Left India even before case was filed against me: Mehul Choksi tells HC
Mehul Choksi left India prior to the registration of the FIR by the CBI, and hence his not being in India cannot be read against him
The Delhi High Court was on Wednesday informed that PNB loan scam case accused diamentarian Mehul Choksi left India prior to the registration of a case against him and hence his not being in India should not be read against him.
"Mehul Choksi left India prior to the registration of the FIR by the CBI, and hence his not being in India cannot be read against him," advocate Vijay Aggarwal told a division bench of the high court presided over by Chief Justice D.N. Patel and Justice Prateek Jalan.
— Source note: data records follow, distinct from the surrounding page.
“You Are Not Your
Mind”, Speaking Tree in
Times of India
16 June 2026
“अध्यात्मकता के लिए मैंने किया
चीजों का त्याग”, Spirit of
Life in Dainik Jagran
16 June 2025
The arguments were made while the court was hearing an appeal filed by Choksi challenging a single bench order dismissing his plea seeking the postponement of the release of Netflix original webseries "Bad Boy Billionaires: India".
Aggarwal's submissions came in response to the arguments made by advocates Sanjay K. Kaul and Dayan Krishnan, who are appearing for Netflix. They submitted that Choksi is not entitled to any relief, as he is not a citizen of India since he had forsaken his citizenship, and therefore, he is not entitled to protection of any fundamental right.
The bench said, "The single judge has not closed your (Mehul Choksi) relief. You have the relief of a civil suit but you want to invoke a jurisdiction and for that your conduct and issues are also important."
"You have changed citizenship... you are no more a citizen of India," Justice Jalan said.
Responding to the queries of the court, Aggarwal said that Article 21 of the Constitution did not require Choksi to be an Indian citizen.
Kaul argued that the entire writ petition filed by Choksi was based on a Netflix trailer which did not even mention or refer to him.
"He does not know what his grievance is because the trailer does not mention him at all," said Kaul.
"No writ can be issued in vacuum. There is a red corner notice issued against him... And here he makes an magnanimous offer to join investigation via video conferencing," said Kaul.
Kaul further said that he has watched the said series in question and can assure that it is nothing more than an amalgamation of various interviews of which most are already out in the public domain.
"I have had the privilege of watching the film and I can assure you as an officer of the court that this series is nothing but an amalgamation of interviews, snippets etc. and we have a source chart of the said interviews," Kaul told the division bench.
Meanwhile, Aggarwal argued that if today Netflix is permitted to violate an individual's fundamental rights, then tomorrow it can claim immunity from judicial scrutiny even if it violates the religion or telecasts shows propagating China's stand against India or show any documentary showing a wrong map of India.
"Such can never be the law," he argued.
Aggarwal asked whether even in such circumstance the courts will be without jurisdiction to pass any appropriate direction against unregulated OTT platforms such as Netflix.
The court will now hear the matter next on September 29.